## Problem description
Count up the lines below containing the word "Pediatric", and give the result with no other words.

## Available data
====
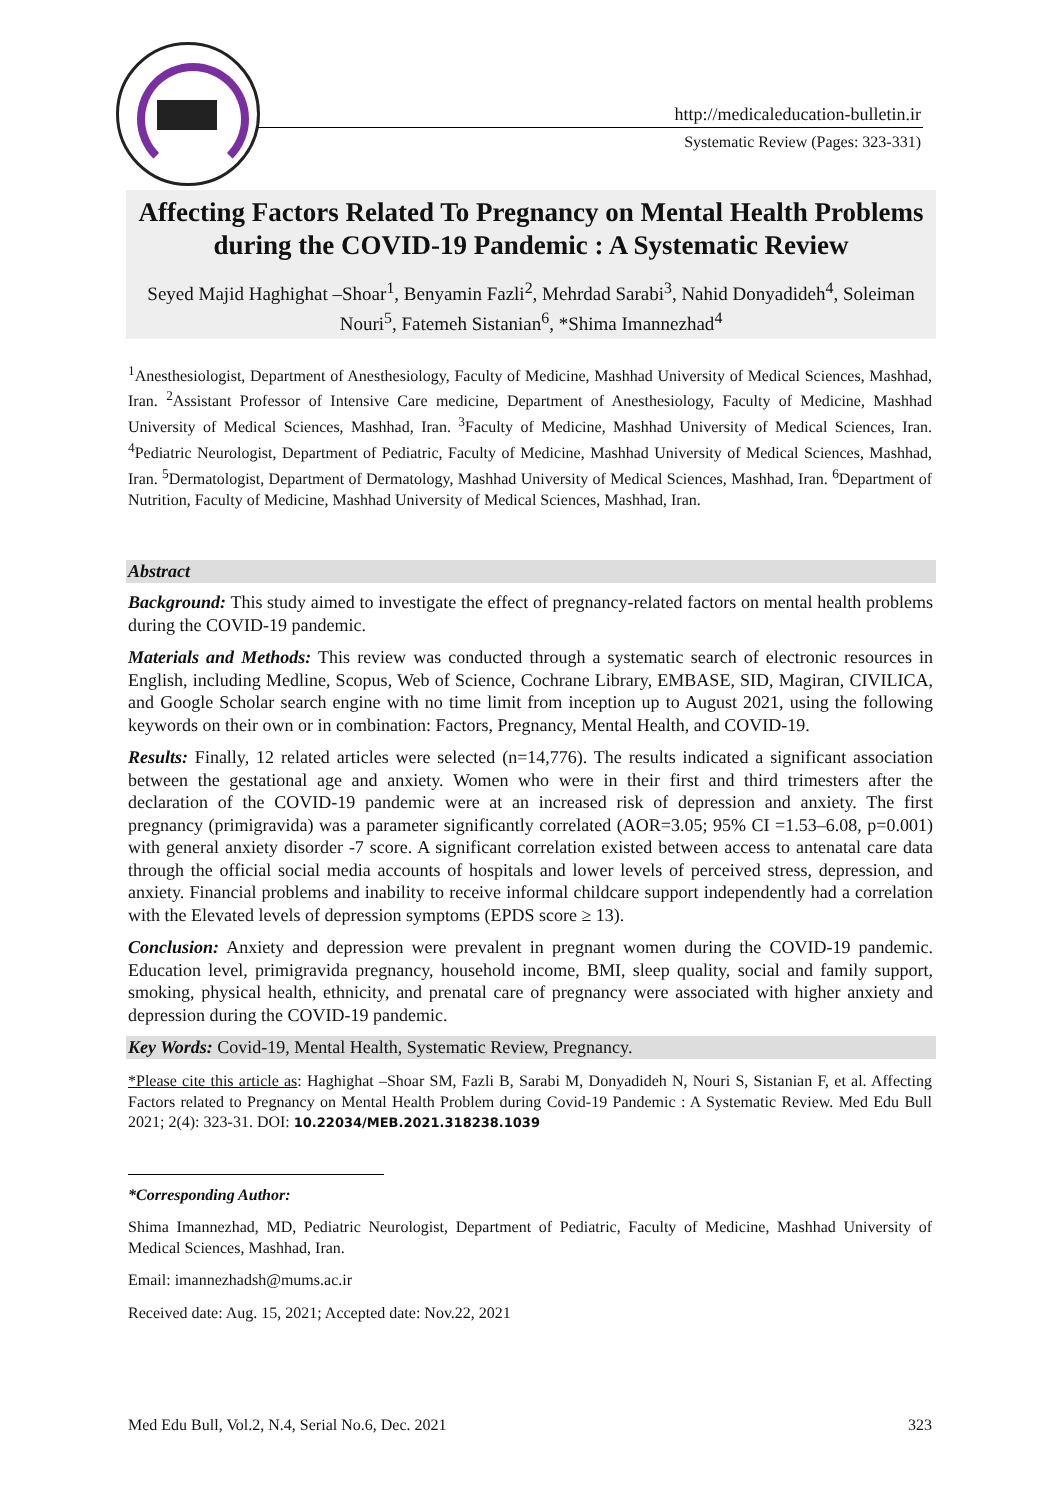http://medicaleducation-bulletin.ir
Systematic Review (Pages: 323-331)
Affecting Factors Related To Pregnancy on Mental Health Problems during the COVID-19 Pandemic : A Systematic Review
Seyed Majid Haghighat –Shoar<sup>1</sup>, Benyamin Fazli<sup>2</sup>, Mehrdad Sarabi<sup>3</sup>, Nahid Donyadideh<sup>4</sup>, Soleiman Nouri<sup>5</sup>, Fatemeh Sistanian<sup>6</sup>, *Shima Imannezhad<sup>4</sup>
<sup>1</sup> Anesthesiologist, Department of Anesthesiology, Faculty of Medicine, Mashhad University of Medical Sciences, Mashhad, Iran. <sup>2</sup>Assistant Professor of Intensive Care medicine, Department of Anesthesiology, Faculty of Medicine, Mashhad University of Medical Sciences, Mashhad, Iran. <sup>3</sup>Faculty of Medicine, Mashhad University of Medical Sciences, Iran. <sup>4</sup>Pediatric Neurologist, Department of Pediatric, Faculty of Medicine, Mashhad University of Medical Sciences, Mashhad, Iran. <sup>5</sup>Dermatologist, Department of Dermatology, Mashhad University of Medical Sciences, Mashhad, Iran. <sup>6</sup>Department of Nutrition, Faculty of Medicine, Mashhad University of Medical Sciences, Mashhad, Iran.
Abstract
Background: This study aimed to investigate the effect of pregnancy-related factors on mental health problems during the COVID-19 pandemic.
Materials and Methods: This review was conducted through a systematic search of electronic resources in English, including Medline, Scopus, Web of Science, Cochrane Library, EMBASE, SID, Magiran, CIVILICA, and Google Scholar search engine with no time limit from inception up to August 2021, using the following keywords on their own or in combination: Factors, Pregnancy, Mental Health, and COVID-19.
Results: Finally, 12 related articles were selected (n=14,776). The results indicated a significant association between the gestational age and anxiety. Women who were in their first and third trimesters after the declaration of the COVID-19 pandemic were at an increased risk of depression and anxiety. The first pregnancy (primigravida) was a parameter significantly correlated (AOR=3.05; 95% CI =1.53–6.08, p=0.001) with general anxiety disorder -7 score. A significant correlation existed between access to antenatal care data through the official social media accounts of hospitals and lower levels of perceived stress, depression, and anxiety. Financial problems and inability to receive informal childcare support independently had a correlation with the Elevated levels of depression symptoms (EPDS score ≥ 13).
Conclusion: Anxiety and depression were prevalent in pregnant women during the COVID-19 pandemic. Education level, primigravida pregnancy, household income, BMI, sleep quality, social and family support, smoking, physical health, ethnicity, and prenatal care of pregnancy were associated with higher anxiety and depression during the COVID-19 pandemic.
Key Words: Covid-19, Mental Health, Systematic Review, Pregnancy.
*Please cite this article as: Haghighat –Shoar SM, Fazli B, Sarabi M, Donyadideh N, Nouri S, Sistanian F, et al. Affecting Factors related to Pregnancy on Mental Health Problem during Covid-19 Pandemic : A Systematic Review. Med Edu Bull 2021; 2(4): 323-31. DOI: 10.22034/MEB.2021.318238.1039
*Corresponding Author:
Shima Imannezhad, MD, Pediatric Neurologist, Department of Pediatric, Faculty of Medicine, Mashhad University of Medical Sciences, Mashhad, Iran.
Email: imannezhadsh@mums.ac.ir
Received date: Aug. 15, 2021; Accepted date: Nov.22, 2021
Med Edu Bull, Vol.2, N.4, Serial No.6, Dec. 2021 323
====
## Response area
2